Now they worried a little when Gov. McCrory vetoed a couple of their bills, but they promptly overrode him and showed him back to his place. And when he and his wife, Ann, backed a bill regulating puppy mills, they were repudiated by lawmakers, one of whom seemed to say puppies were none of the governor’s business.
Who knows? Maybe that did it, because now ... now, something has happened.
Puny Pat of late has been Pumped Up Pat.
He’s come out swinging on historic tax credits, as they’re, in shorthand, basically tax incentives for people who restore historic buildings in communities large and small and make something of them. The General Assembly did away with them.
And he’s out and out repudiated a proposal in the legislature to redistribute sales tax revenues from cities and hand some of them over to rural counties, something that would cost cities millions of dollars.
Then, McCrory criticized the notion of North Carolina lawmakers passing one of these Indiana-like “religious freedom” bills which could make it legal for merchants and others to discriminate against gay and lesbian people if they said their religious beliefs were against homosexuality.
Ladies and gentleman, raise the curtain. Independent Pat now is center stage.
Watch out for the tomatoes, governor. There aren’t going to be any roses and curtain calls cheered on from the Legislative Building, where your fellow Republicans take no prisoners and tolerate no dissent.
Down yonder, they don’t like this independent streak, and some rumors are flying. For example, word is you’re fixing to show up at a Moral Monday protest walking between the Rev. William Barber and Hillary Clinton, while holding a puppy on a leash.
If Gov. McCrory has decided that there’s no point in kowtowing any more to the right-wing revolutionaries now in charge of the General Assembly, he’s got it right. While those in temporary residence in the legislature may have a high opinion of their status, all of them were elected in districts and are little known beyond those boundaries.
But the governor won statewide, and his pulpit comes with plenty of natural amplification.

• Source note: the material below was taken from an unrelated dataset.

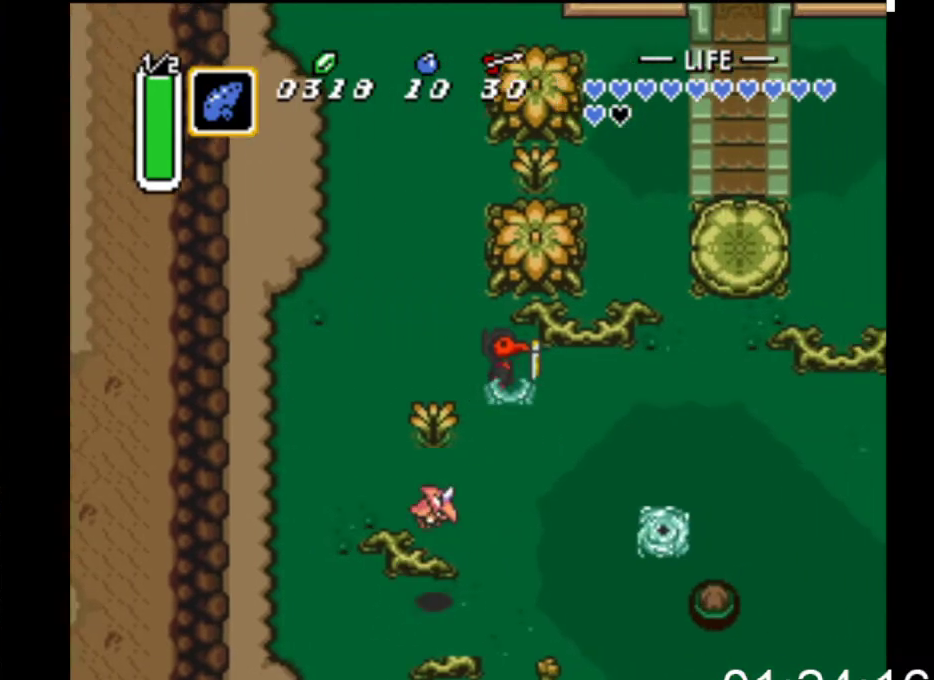
{"buttons": ["DPAD_RIGHT"], "events": []}
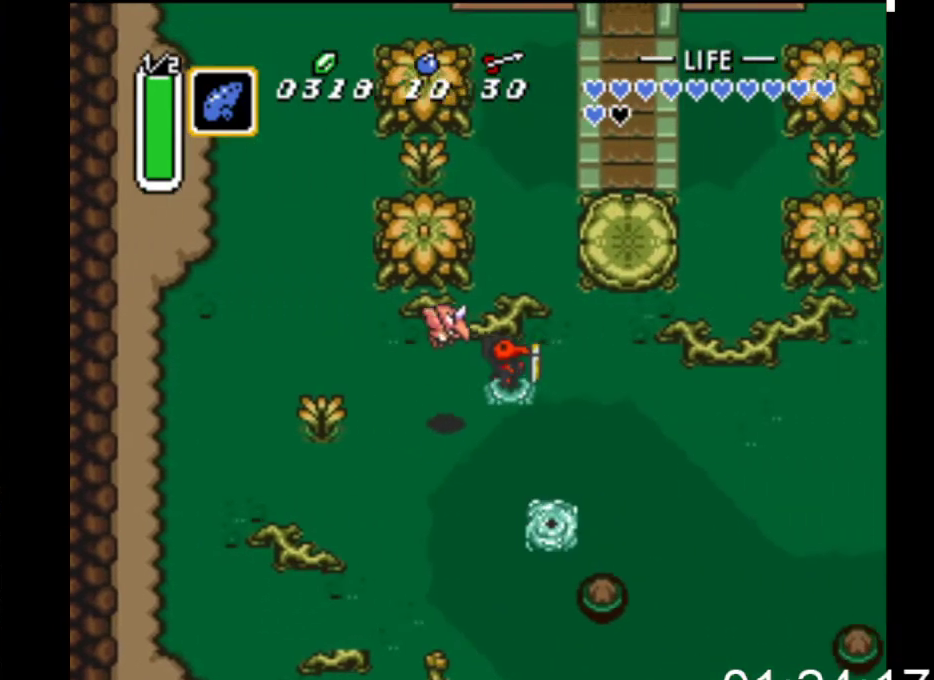
{"buttons": ["A", "DPAD_UP"], "events": [[333, "DPAD_UP", "down"], [367, "DPAD_RIGHT", "up"], [467, "A", "down"]]}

If the powers-that-be in the state House and Senate are going to continue to ignore him, he might as well break out and say what he thinks and take the consequences.
Now of course there’s going to be retribution for the governor, as Republican leaders have amply demonstrated they’re into payback.
We hear, for example, that GOP kingpin Phil Berger, president pro tem of the state Senate, is planning legislation to strip the governor’s office of all appointive power, all office space in the State Capitol and elsewhere, and move the official office to a Costco card table near the memorial to the Confederate dead on the Capitol grounds.
And Berger may be moving to rearrange the governor’s security detail. Rather than the usual black SUVs, Gov. McCrory will receive a Schwinn Meridian bicycle for his personal use, which has two wheels on the back and a basket. We understand a Berger aide was overheard saying, “He can use the basket ... to carry his puppy.”
Whoa. That’s right, things are about to get rougher between the newly independent governor and his fellow Republicans. It was Ronald Reagan who said, “Thou shalt not speak ill of any fellow Republican,” but these days on Jones Street Reagan’s looking more and more like a Roosevelt Democrat. And McCrory actually referred to him to back his position favoring historic tax credits.
Is it possible, friends, that Gov. McCrory is himself in the middle of an historic transformation of his own? That he has returned to the counsel of a man he once called a “hero” and a “mentor,” none other than four-term Gov. Jim Hunt?
Stand by, Democrats. You may have a new man in the 2016 primary.